After killing off their first minor penalty of the night, the Hurricanes were immediately charged with too many men on the ice. On the ensuing power play, ageless wonder Jaromir Jagr scored his 761st career goal off a pass from Jonathan Huberdeau.

Vincent Trocheck's tallied a rebound goal off a Reilly Smith shot to give the Panthers a 2-0 lead.

The Hurricanes have certainly played a better 20 minutes this season, but there were two additional periods left to play. The Canes needed to flush the first and make the final 40 minutes count - that's just what they did, and they forced extra hockey in doing so.

→ With the departure of Viktor Stalberg to Ottawa in this afternoon's trade, the Hurricanes' roster was light a forward. Brock McGinn, who missed Sunday's game with an upper-body injury, dressed, but Jeff Skinner, who skated with the team this morning, was returning to Raleigh to receive further evaluation on a upper-body injury. So, the team was still down a forward. Defenseman Matt Tennyson drew into the lineup to skate on the fourth line alongside Jay McClement and Joakim Nordstrom.
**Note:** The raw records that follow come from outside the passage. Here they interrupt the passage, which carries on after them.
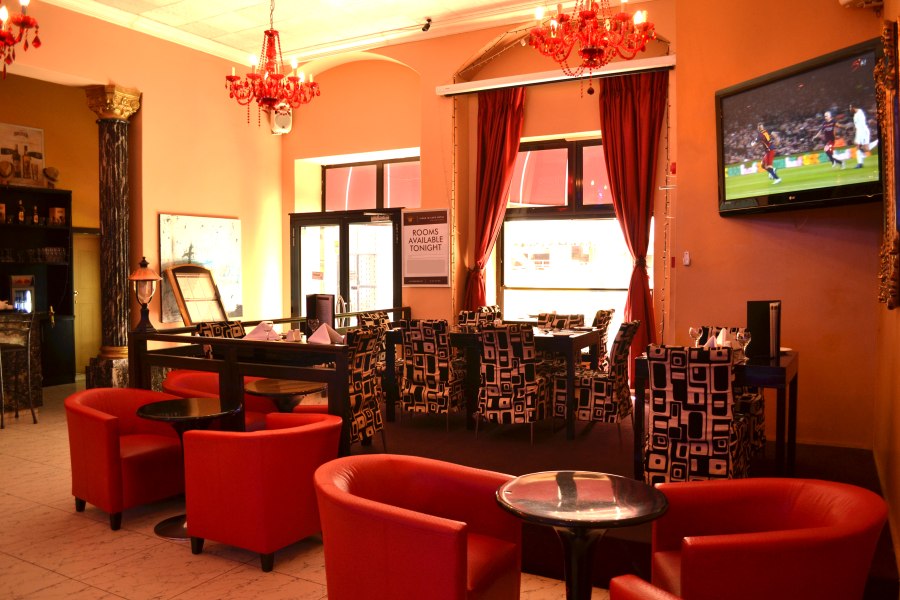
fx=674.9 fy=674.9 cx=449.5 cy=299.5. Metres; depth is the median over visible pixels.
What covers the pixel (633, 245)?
red curtain
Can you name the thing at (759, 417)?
patterned chair
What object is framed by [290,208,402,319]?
glass door
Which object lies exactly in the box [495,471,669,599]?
round table
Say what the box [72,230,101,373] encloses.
door
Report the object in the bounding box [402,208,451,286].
sign
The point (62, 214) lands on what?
box
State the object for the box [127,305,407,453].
wooden railing
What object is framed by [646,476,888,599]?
red armchair
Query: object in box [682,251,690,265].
light switch
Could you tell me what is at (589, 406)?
patterned chair
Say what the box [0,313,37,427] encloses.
bar stool
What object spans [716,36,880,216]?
television
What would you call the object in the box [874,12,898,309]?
gilded mirror
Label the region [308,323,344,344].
napkin
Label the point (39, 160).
picture
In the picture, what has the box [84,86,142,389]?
marble column
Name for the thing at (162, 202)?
left wall
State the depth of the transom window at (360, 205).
8.98 m
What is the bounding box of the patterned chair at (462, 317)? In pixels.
[457,306,501,329]
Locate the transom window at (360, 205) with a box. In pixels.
[322,156,420,210]
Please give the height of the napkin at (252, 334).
0.138 m
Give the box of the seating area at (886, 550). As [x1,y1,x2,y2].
[347,402,899,597]
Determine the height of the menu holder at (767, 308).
0.344 m
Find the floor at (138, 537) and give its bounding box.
[0,376,617,599]
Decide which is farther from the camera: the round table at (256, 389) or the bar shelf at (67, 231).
the bar shelf at (67, 231)
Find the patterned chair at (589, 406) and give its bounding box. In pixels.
[552,320,640,437]
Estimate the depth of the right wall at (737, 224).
5.00 m
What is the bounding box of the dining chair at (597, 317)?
[591,308,614,369]
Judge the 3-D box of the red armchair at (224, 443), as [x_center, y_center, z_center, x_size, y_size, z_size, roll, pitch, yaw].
[-0.984,0.987,3.701,0.744,0.719,0.761,1,3,29]
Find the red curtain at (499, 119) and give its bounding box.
[463,85,524,311]
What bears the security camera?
attached to the ceiling
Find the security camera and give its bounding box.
[421,16,431,31]
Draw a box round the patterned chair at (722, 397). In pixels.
[642,343,744,482]
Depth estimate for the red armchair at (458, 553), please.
2.44 m
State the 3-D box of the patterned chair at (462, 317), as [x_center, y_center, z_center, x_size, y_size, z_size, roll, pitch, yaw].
[0.294,0.573,6.976,0.492,0.951,0.551,1,3,29]
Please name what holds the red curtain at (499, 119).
hanging from the curtain rail at (460, 91)
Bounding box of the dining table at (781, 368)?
[632,348,800,483]
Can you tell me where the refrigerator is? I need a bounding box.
[9,274,34,312]
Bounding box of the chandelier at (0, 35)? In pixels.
[0,0,40,77]
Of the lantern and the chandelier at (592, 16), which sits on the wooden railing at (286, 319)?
the lantern
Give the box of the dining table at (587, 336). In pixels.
[382,323,600,439]
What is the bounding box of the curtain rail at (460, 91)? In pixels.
[435,55,675,96]
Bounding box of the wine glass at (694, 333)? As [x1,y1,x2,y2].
[688,326,703,345]
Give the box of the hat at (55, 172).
[43,166,59,187]
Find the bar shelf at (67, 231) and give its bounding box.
[0,186,75,386]
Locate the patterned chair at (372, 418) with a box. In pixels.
[345,324,386,448]
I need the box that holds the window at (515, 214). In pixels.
[495,134,634,329]
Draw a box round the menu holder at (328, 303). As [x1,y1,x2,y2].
[305,293,334,332]
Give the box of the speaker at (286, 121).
[270,105,292,134]
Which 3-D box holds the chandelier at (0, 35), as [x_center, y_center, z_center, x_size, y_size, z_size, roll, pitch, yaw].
[-2.839,-2.142,3.956,0.741,1.646,0.740,1,3,29]
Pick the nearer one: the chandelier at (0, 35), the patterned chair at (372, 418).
the chandelier at (0, 35)
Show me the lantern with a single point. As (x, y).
(143, 277)
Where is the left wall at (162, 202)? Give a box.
[0,0,284,368]
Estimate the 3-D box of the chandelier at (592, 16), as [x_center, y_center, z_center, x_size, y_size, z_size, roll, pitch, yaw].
[0.905,-2.092,4.306,0.815,1.557,0.812,1,3,29]
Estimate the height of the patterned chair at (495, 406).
0.918 m
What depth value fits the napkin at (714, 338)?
4.25 m
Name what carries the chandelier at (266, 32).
hanging from the ceiling
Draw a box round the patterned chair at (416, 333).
[398,319,464,429]
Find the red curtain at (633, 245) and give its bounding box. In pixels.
[598,68,665,378]
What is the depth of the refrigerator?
8.05 m
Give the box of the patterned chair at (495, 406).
[475,323,549,442]
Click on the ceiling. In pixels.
(432, 13)
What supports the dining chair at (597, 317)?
on the seating area at (886, 550)
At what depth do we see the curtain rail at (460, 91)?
6.76 m
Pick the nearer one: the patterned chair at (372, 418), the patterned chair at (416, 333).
the patterned chair at (372, 418)
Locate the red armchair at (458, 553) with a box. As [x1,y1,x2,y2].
[314,451,525,599]
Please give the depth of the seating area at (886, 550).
4.52 m
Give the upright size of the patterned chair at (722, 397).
0.949 m
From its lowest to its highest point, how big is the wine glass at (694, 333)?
0.188 m
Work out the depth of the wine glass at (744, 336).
4.01 m
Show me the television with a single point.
(786, 83)
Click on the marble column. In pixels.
(120, 133)
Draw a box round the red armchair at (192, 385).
[160,369,275,429]
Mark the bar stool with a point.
(29, 336)
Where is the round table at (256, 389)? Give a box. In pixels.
[243,378,325,412]
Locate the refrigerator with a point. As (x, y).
(20, 293)
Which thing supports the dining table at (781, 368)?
on the seating area at (886, 550)
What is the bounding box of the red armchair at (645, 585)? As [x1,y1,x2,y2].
[608,575,683,599]
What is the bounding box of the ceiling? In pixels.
[35,0,612,65]
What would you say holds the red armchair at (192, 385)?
on the floor at (138, 537)
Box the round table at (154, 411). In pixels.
[135,396,238,540]
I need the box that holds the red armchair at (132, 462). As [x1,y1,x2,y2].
[64,385,186,529]
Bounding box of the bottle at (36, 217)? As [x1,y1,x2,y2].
[32,203,39,223]
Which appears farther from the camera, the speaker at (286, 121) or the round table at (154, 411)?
the speaker at (286, 121)
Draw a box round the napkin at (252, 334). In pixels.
[243,321,279,340]
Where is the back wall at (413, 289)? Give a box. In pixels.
[282,3,676,374]
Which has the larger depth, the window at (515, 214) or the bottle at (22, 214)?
the bottle at (22, 214)
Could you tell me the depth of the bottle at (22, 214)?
8.50 m
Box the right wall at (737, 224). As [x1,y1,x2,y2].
[670,0,882,450]
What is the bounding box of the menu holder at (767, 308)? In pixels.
[746,300,781,357]
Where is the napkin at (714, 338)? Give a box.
[705,328,731,347]
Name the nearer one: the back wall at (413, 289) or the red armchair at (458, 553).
the red armchair at (458, 553)
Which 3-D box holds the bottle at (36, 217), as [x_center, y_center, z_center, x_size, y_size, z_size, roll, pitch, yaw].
[-5.298,-1.080,8.623,0.077,0.276,0.072,-2,3,-41]
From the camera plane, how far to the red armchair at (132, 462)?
4.07 m
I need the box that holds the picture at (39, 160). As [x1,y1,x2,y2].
[0,123,44,186]
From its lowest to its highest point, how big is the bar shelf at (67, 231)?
2.514 m
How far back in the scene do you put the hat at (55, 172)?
8.75 m
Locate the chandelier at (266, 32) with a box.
[224,0,319,130]
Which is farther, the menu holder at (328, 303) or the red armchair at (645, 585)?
the menu holder at (328, 303)
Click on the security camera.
(427, 27)
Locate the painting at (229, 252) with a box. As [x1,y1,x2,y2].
[158,213,241,322]
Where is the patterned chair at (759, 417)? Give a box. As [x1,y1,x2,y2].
[695,328,763,453]
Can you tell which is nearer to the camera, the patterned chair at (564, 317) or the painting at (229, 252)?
the patterned chair at (564, 317)
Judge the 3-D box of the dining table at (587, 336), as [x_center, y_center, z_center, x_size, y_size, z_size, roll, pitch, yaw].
[0.372,0.667,5.986,1.617,0.793,0.976,1,3,29]
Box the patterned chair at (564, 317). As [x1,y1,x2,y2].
[536,312,584,329]
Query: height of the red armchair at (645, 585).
0.759 m
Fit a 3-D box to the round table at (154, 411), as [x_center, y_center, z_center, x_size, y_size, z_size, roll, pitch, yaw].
[-1.571,0.998,4.048,0.615,0.722,0.612,1,3,29]
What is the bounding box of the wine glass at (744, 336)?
[736,328,751,360]
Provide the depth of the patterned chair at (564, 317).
6.65 m
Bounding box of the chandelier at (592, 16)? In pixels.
[527,0,656,89]
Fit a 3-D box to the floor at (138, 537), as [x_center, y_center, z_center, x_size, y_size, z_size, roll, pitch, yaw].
[-2.089,1.405,3.895,10.021,0.119,9.236,1,3,29]
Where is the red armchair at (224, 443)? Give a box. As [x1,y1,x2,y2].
[179,409,341,570]
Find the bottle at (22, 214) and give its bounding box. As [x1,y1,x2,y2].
[17,200,25,223]
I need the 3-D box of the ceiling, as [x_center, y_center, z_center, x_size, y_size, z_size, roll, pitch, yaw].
[-1.121,-2.947,4.018,7.980,0.173,8.189,1,3,29]
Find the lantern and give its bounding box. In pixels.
[128,256,160,332]
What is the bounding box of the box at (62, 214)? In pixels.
[49,206,65,224]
On the first shift of the game, McGinn received what looked to be an elbow in the face from Michael Matheson. The play, which went undisciplined, stunned McGinn, but he remained in the game - until the second period, at least. After skating in a 12 second shift early in the second, McGinn left the game and did not return with what was ruled an upper-body injury.

"It was different. We thought we'd have four lines with Tenny as a winger, and then all of a sudden you lose Ginner after 20," Peters explained. "It's not a perfect scenario. I thought Tenny did a good job giving us some shifts on the back-end, too. The guys did a good job hanging in there. Rolling three lines, you can do it, but it was starting to show up at the end a little bit, I thought."

The Checkers, who are in a playoff race, were in action tonight and will be again tomorrow, just like the Hurricanes. Injury concerns with Skinner and McGinn, however, might necessitate a recall.

"We'll know more in the morning," Peters said in regards to the statuses of Skinner and McGinn. "We'll see. Nothing to pass on right now."

→ A short flight tonight will take the Hurricanes to Tampa Bay, where they'll square off with the Lightning on Wednesday night, just hours after the 3 p.m. trade deadline.

"We just need to keep playing fast with the same compete level," Aho said.

"Every guy has to prepare and be ready when the puck drops," Teravainen said. "We really have to play with good pace. When we're not skating or moving the puck fast, we're playing slow. That's when we're playing in the D-zone because we're not moving fast enough."